**GOAL OF THE EXERCISE**
Print every entry again, precisely as written.

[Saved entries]

***

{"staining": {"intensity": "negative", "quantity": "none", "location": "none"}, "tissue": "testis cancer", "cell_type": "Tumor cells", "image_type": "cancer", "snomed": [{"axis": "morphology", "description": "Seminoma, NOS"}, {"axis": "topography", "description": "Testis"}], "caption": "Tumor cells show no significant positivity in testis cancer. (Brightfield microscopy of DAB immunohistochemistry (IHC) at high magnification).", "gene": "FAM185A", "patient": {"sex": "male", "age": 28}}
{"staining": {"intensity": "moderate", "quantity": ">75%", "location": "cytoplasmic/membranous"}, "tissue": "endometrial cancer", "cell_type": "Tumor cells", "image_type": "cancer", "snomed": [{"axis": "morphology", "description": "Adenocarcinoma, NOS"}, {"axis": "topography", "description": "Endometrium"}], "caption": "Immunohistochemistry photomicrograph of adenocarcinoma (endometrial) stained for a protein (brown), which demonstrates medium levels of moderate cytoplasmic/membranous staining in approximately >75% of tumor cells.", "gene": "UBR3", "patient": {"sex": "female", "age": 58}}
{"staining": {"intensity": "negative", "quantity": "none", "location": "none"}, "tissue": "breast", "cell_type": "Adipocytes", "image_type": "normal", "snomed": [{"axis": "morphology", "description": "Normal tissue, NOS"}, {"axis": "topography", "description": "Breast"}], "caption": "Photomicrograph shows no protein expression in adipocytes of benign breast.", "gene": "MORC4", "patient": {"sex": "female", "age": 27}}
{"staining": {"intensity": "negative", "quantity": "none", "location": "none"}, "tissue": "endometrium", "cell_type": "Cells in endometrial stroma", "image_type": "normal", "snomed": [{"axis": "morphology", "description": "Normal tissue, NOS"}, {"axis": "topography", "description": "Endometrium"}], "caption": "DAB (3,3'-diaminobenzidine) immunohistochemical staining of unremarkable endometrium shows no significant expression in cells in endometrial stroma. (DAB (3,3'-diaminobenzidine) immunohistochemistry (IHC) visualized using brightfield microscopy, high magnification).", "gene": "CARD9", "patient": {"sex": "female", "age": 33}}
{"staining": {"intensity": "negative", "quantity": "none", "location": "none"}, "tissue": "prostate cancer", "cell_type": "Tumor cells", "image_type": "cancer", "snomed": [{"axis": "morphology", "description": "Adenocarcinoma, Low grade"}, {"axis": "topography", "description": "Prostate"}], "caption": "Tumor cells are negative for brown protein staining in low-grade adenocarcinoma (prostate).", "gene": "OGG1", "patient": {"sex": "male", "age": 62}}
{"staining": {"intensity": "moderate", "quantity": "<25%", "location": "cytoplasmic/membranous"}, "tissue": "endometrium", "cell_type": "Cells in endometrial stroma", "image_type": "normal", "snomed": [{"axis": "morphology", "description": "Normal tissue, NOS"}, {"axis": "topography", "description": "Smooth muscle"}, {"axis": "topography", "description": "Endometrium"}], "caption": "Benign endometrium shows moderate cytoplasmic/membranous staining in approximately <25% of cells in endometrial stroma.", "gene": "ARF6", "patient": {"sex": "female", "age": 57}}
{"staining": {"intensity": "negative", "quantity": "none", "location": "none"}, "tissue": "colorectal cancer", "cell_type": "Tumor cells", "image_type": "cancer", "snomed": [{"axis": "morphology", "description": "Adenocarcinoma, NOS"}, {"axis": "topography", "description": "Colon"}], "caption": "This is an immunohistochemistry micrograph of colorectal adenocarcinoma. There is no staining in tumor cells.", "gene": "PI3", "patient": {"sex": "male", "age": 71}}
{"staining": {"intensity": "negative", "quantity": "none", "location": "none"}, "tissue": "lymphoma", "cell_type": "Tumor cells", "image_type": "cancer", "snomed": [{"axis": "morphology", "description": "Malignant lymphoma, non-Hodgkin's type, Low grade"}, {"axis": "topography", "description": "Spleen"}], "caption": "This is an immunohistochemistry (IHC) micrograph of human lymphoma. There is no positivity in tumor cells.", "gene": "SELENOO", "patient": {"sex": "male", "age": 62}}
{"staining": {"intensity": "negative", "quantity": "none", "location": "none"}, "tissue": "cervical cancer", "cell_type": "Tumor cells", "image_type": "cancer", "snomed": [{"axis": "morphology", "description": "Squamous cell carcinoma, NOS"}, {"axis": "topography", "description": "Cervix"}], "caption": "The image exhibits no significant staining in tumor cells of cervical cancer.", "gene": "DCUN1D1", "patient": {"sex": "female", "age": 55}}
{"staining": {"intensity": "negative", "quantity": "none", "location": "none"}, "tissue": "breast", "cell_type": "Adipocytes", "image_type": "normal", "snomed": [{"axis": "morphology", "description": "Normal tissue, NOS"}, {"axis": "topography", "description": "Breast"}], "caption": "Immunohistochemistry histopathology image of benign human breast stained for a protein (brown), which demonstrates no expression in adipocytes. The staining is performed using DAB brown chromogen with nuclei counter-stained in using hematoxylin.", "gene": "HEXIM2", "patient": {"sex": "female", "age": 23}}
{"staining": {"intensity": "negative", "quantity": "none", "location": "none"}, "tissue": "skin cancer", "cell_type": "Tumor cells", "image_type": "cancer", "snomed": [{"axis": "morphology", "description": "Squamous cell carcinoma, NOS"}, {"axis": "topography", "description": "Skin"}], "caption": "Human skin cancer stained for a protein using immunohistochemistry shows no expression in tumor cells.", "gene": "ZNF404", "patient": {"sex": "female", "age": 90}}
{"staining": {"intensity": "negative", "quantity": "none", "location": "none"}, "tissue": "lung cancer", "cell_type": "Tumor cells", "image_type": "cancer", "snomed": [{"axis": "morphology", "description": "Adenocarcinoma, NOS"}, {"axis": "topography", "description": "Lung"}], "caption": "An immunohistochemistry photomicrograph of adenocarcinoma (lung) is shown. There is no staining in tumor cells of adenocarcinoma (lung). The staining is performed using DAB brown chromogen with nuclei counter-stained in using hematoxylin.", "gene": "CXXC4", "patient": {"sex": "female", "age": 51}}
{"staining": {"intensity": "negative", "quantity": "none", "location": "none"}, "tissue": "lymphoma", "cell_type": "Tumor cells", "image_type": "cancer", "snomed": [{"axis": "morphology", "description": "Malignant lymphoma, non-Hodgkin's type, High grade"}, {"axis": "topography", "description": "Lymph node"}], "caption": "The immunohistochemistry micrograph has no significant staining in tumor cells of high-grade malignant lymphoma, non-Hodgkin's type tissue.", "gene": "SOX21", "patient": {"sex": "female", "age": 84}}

***

**EXERCISE RESPONSE**
{"staining": {"intensity": "negative", "quantity": "none", "location": "none"}, "tissue": "testis cancer", "cell_type": "Tumor cells", "image_type": "cancer", "snomed": [{"axis": "morphology", "description": "Seminoma, NOS"}, {"axis": "topography", "description": "Testis"}], "caption": "Tumor cells show no significant positivity in testis cancer. (Brightfield microscopy of DAB immunohistochemistry (IHC) at high magnification).", "gene": "FAM185A", "patient": {"sex": "male", "age": 28}}
{"staining": {"intensity": "moderate", "quantity": ">75%", "location": "cytoplasmic/membranous"}, "tissue": "endometrial cancer", "cell_type": "Tumor cells", "image_type": "cancer", "snomed": [{"axis": "morphology", "description": "Adenocarcinoma, NOS"}, {"axis": "topography", "description": "Endometrium"}], "caption": "Immunohistochemistry photomicrograph of adenocarcinoma (endometrial) stained for a protein (brown), which demonstrates medium levels of moderate cytoplasmic/membranous staining in approximately >75% of tumor cells.", "gene": "UBR3", "patient": {"sex": "female", "age": 58}}
{"staining": {"intensity": "negative", "quantity": "none", "location": "none"}, "tissue": "breast", "cell_type": "Adipocytes", "image_type": "normal", "snomed": [{"axis": "morphology", "description": "Normal tissue, NOS"}, {"axis": "topography", "description": "Breast"}], "caption": "Photomicrograph shows no protein expression in adipocytes of benign breast.", "gene": "MORC4", "patient": {"sex": "female", "age": 27}}
{"staining": {"intensity": "negative", "quantity": "none", "location": "none"}, "tissue": "endometrium", "cell_type": "Cells in endometrial stroma", "image_type": "normal", "snomed": [{"axis": "morphology", "description": "Normal tissue, NOS"}, {"axis": "topography", "description": "Endometrium"}], "caption": "DAB (3,3'-diaminobenzidine) immunohistochemical staining of unremarkable endometrium shows no significant expression in cells in endometrial stroma. (DAB (3,3'-diaminobenzidine) immunohistochemistry (IHC) visualized using brightfield microscopy, high magnification).", "gene": "CARD9", "patient": {"sex": "female", "age": 33}}
{"staining": {"intensity": "negative", "quantity": "none", "location": "none"}, "tissue": "prostate cancer", "cell_type": "Tumor cells", "image_type": "cancer", "snomed": [{"axis": "morphology", "description": "Adenocarcinoma, Low grade"}, {"axis": "topography", "description": "Prostate"}], "caption": "Tumor cells are negative for brown protein staining in low-grade adenocarcinoma (prostate).", "gene": "OGG1", "patient": {"sex": "male", "age": 62}}
{"staining": {"intensity": "moderate", "quantity": "<25%", "location": "cytoplasmic/membranous"}, "tissue": "endometrium", "cell_type": "Cells in endometrial stroma", "image_type": "normal", "snomed": [{"axis": "morphology", "description": "Normal tissue, NOS"}, {"axis": "topography", "description": "Smooth muscle"}, {"axis": "topography", "description": "Endometrium"}], "caption": "Benign endometrium shows moderate cytoplasmic/membranous staining in approximately <25% of cells in endometrial stroma.", "gene": "ARF6", "patient": {"sex": "female", "age": 57}}
{"staining": {"intensity": "negative", "quantity": "none", "location": "none"}, "tissue": "colorectal cancer", "cell_type": "Tumor cells", "image_type": "cancer", "snomed": [{"axis": "morphology", "description": "Adenocarcinoma, NOS"}, {"axis": "topography", "description": "Colon"}], "caption": "This is an immunohistochemistry micrograph of colorectal adenocarcinoma. There is no staining in tumor cells.", "gene": "PI3", "patient": {"sex": "male", "age": 71}}
{"staining": {"intensity": "negative", "quantity": "none", "location": "none"}, "tissue": "lymphoma", "cell_type": "Tumor cells", "image_type": "cancer", "snomed": [{"axis": "morphology", "description": "Malignant lymphoma, non-Hodgkin's type, Low grade"}, {"axis": "topography", "description": "Spleen"}], "caption": "This is an immunohistochemistry (IHC) micrograph of human lymphoma. There is no positivity in tumor cells.", "gene": "SELENOO", "patient": {"sex": "male", "age": 62}}
{"staining": {"intensity": "negative", "quantity": "none", "location": "none"}, "tissue": "cervical cancer", "cell_type": "Tumor cells", "image_type": "cancer", "snomed": [{"axis": "morphology", "description": "Squamous cell carcinoma, NOS"}, {"axis": "topography", "description": "Cervix"}], "caption": "The image exhibits no significant staining in tumor cells of cervical cancer.", "gene": "DCUN1D1", "patient": {"sex": "female", "age": 55}}
{"staining": {"intensity": "negative", "quantity": "none", "location": "none"}, "tissue": "breast", "cell_type": "Adipocytes", "image_type": "normal", "snomed": [{"axis": "morphology", "description": "Normal tissue, NOS"}, {"axis": "topography", "description": "Breast"}], "caption": "Immunohistochemistry histopathology image of benign human breast stained for a protein (brown), which demonstrates no expression in adipocytes. The staining is performed using DAB brown chromogen with nuclei counter-stained in using hematoxylin.", "gene": "HEXIM2", "patient": {"sex": "female", "age": 23}}
{"staining": {"intensity": "negative", "quantity": "none", "location": "none"}, "tissue": "skin cancer", "cell_type": "Tumor cells", "image_type": "cancer", "snomed": [{"axis": "morphology", "description": "Squamous cell carcinoma, NOS"}, {"axis": "topography", "description": "Skin"}], "caption": "Human skin cancer stained for a protein using immunohistochemistry shows no expression in tumor cells.", "gene": "ZNF404", "patient": {"sex": "female", "age": 90}}
{"staining": {"intensity": "negative", "quantity": "none", "location": "none"}, "tissue": "lung cancer", "cell_type": "Tumor cells", "image_type": "cancer", "snomed": [{"axis": "morphology", "description": "Adenocarcinoma, NOS"}, {"axis": "topography", "description": "Lung"}], "caption": "An immunohistochemistry photomicrograph of adenocarcinoma (lung) is shown. There is no staining in tumor cells of adenocarcinoma (lung). The staining is performed using DAB brown chromogen with nuclei counter-stained in using hematoxylin.", "gene": "CXXC4", "patient": {"sex": "female", "age": 51}}
{"staining": {"intensity": "negative", "quantity": "none", "location": "none"}, "tissue": "lymphoma", "cell_type": "Tumor cells", "image_type": "cancer", "snomed": [{"axis": "morphology", "description": "Malignant lymphoma, non-Hodgkin's type, High grade"}, {"axis": "topography", "description": "Lymph node"}], "caption": "The immunohistochemistry micrograph has no significant staining in tumor cells of high-grade malignant lymphoma, non-Hodgkin's type tissue.", "gene": "SOX21", "patient": {"sex": "female", "age": 84}}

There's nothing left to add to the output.